Internationalisation in edge Rails

Wednesday, July 23rd, 2008

After the announcement yesterday that Rails 2.2 will have support for internationalisation (i18n) in the core, I read the linked articles and was slightly surprised that rather than unifying/replacing the i18n plugins currently available, it will actually provide an API which makes creating a back-end for handling your locales easier.

I’ve been using Globalite in the Rails project I’m working on and while it’s the best solution I’ve tried, I was always frustrated by the use of YAML for it’s locale files. Thankfully the changes in Rails 2.2 will likely mean a move to pure Ruby locale files, introducing the benefits of namespaces and the ability to override/extend generic files with site-specific ones.

Now we just have to wait a few months for the release and see what plugins adapt/appear to take advantage of it.

Configuring MySQL to use UTF-8

Tuesday, July 15th, 2008

A project I’m working on at the moment is going to have multiple language options available, not all of which use the same alphabet (e.g. Russian and Chinese).

To lessen the pain commonly associated with internationalisation on the web, it’s beneficial to use the UTF-8 character set. This short summary from the Unicode Consortium may help explain better;

Unicode provides a unique number for every character, no matter what the platform, no matter what the program, no matter what the language.

Unicode enables a single software product or a single website to be targeted across multiple platforms, languages and countries without re-engineering. It allows data to be transported through many different systems without corruption.

Thankfully MySQL has supported Unicode for quite some time now, even if it’s not configured to use it by default.

First, let’s check what our settings are at the moment;

mysql> SHOW VARIABLES LIKE 'collation%';
+----------------------+-------------------+
| Variable_name        | Value             |
+----------------------+-------------------+
| collation_connection | latin1_swedish_ci |
| collation_database   | latin1_swedish_ci |
| collation_server     | latin1_swedish_ci |
+----------------------+-------------------+
3 rows in set (0.01 sec)
mysql> SHOW VARIABLES LIKE 'character_set%';
+--------------------------+----------------------------+
| Variable_name            | Value                      |
+--------------------------+----------------------------+
| character_set_client     | latin1                     | 
| character_set_connection | latin1                     | 
| character_set_database   | latin1                     | 
| character_set_filesystem | binary                     | 
| character_set_results    | latin1                     | 
| character_set_server     | latin1                     | 
| character_set_system     | utf8                       | 
| character_sets_dir       | /usr/share/mysql/charsets/ | 
+--------------------------+----------------------------+
8 rows in set (0.00 sec)

That’s to be expected, but it’s not really what we wanted.
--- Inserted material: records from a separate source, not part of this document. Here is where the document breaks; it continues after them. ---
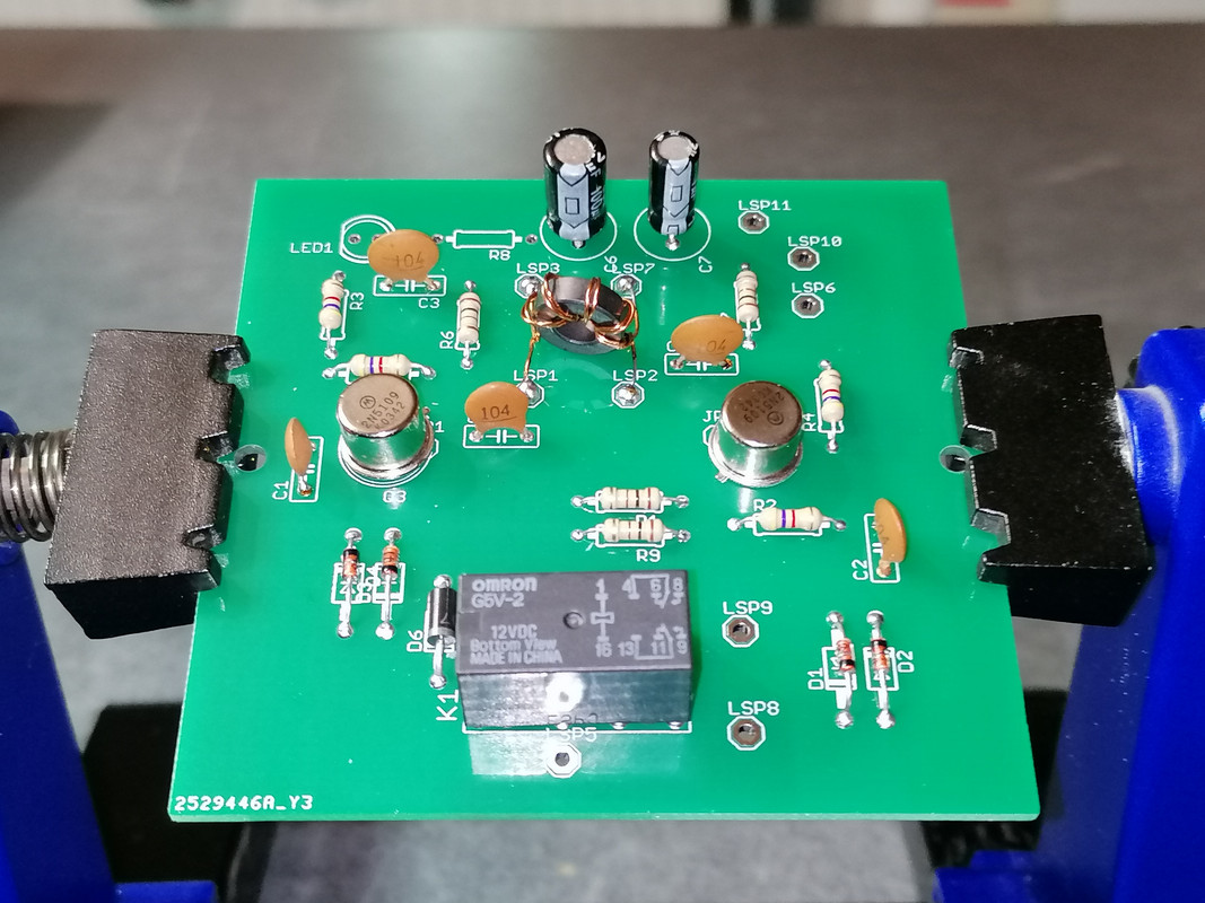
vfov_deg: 30.9
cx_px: 602
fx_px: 1636
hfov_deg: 40.4
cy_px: 452
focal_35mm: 47
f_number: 1.8
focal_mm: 4.75
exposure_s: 1/33.3
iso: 400
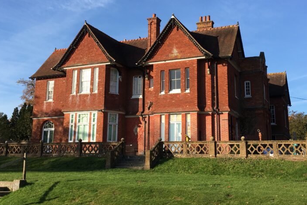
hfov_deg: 44.5
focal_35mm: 44
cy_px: 75
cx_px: 143
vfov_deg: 30.4
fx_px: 375
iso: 25
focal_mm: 4.15
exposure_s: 1/1054
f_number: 2.2
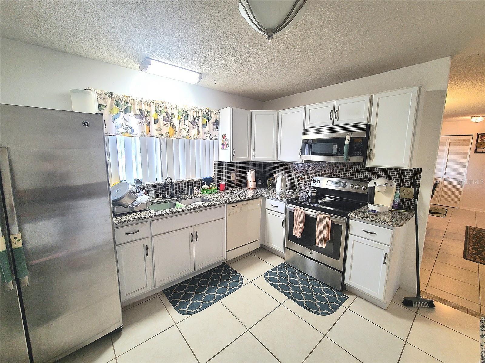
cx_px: 242
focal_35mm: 13
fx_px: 182
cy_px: 182
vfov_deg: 89.9
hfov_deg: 106.2
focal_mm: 2.2
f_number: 2.2
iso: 160
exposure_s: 1/60.2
Find your MySQL configuration file (on most Linux/BSD systems it’s /etc/my.cnf) and make sure it’s got the following statements under the relevant headers.

[mysqld]
default-character-set=utf8
default-collation=utf8_general_ci
character-set-server=utf8
collation-server=utf8_general_ci
init-connect='SET NAMES utf8'
 
[client]
default-character-set=utf8

Restart MySQL and make sure it’s working;

service mysql restart
mysql> SHOW VARIABLES LIKE 'collation%';
+----------------------+-----------------+
| Variable_name        | Value           |
+----------------------+-----------------+
| collation_connection | utf8_general_ci | 
| collation_database   | utf8_general_ci | 
| collation_server     | utf8_general_ci | 
+----------------------+-----------------+
3 rows in set (0.00 sec)
mysql> SHOW VARIABLES LIKE 'character_set%';
+--------------------------+----------------------------+
| Variable_name            | Value                      |
+--------------------------+----------------------------+
| character_set_client     | utf8                       | 
| character_set_connection | utf8                       | 
| character_set_database   | utf8                       | 
| character_set_filesystem | binary                     | 
| character_set_results    | utf8                       | 
| character_set_server     | utf8                       | 
| character_set_system     | utf8                       | 
| character_sets_dir       | /usr/share/mysql/charsets/ | 
+--------------------------+----------------------------+
8 rows in set (0.00 sec)

Update; Mo pointed out that it’s worth demonstrating setting the charset and collation when creating tables too (good point!).

CREATE TABLE `content` (
  `id` int(11) NOT NULL AUTO_INCREMENT,
  `language` varchar(255) CHARACTER SET utf8 COLLATE utf8_general_ci NOT NULL,
  `title` varchar(255) CHARACTER SET utf8 COLLATE utf8_general_ci NOT NULL DEFAULT '',
  PRIMARY KEY  (`id`)
) ENGINE=MyISAM CHARACTER SET utf8 COLLATE utf8_general_ci;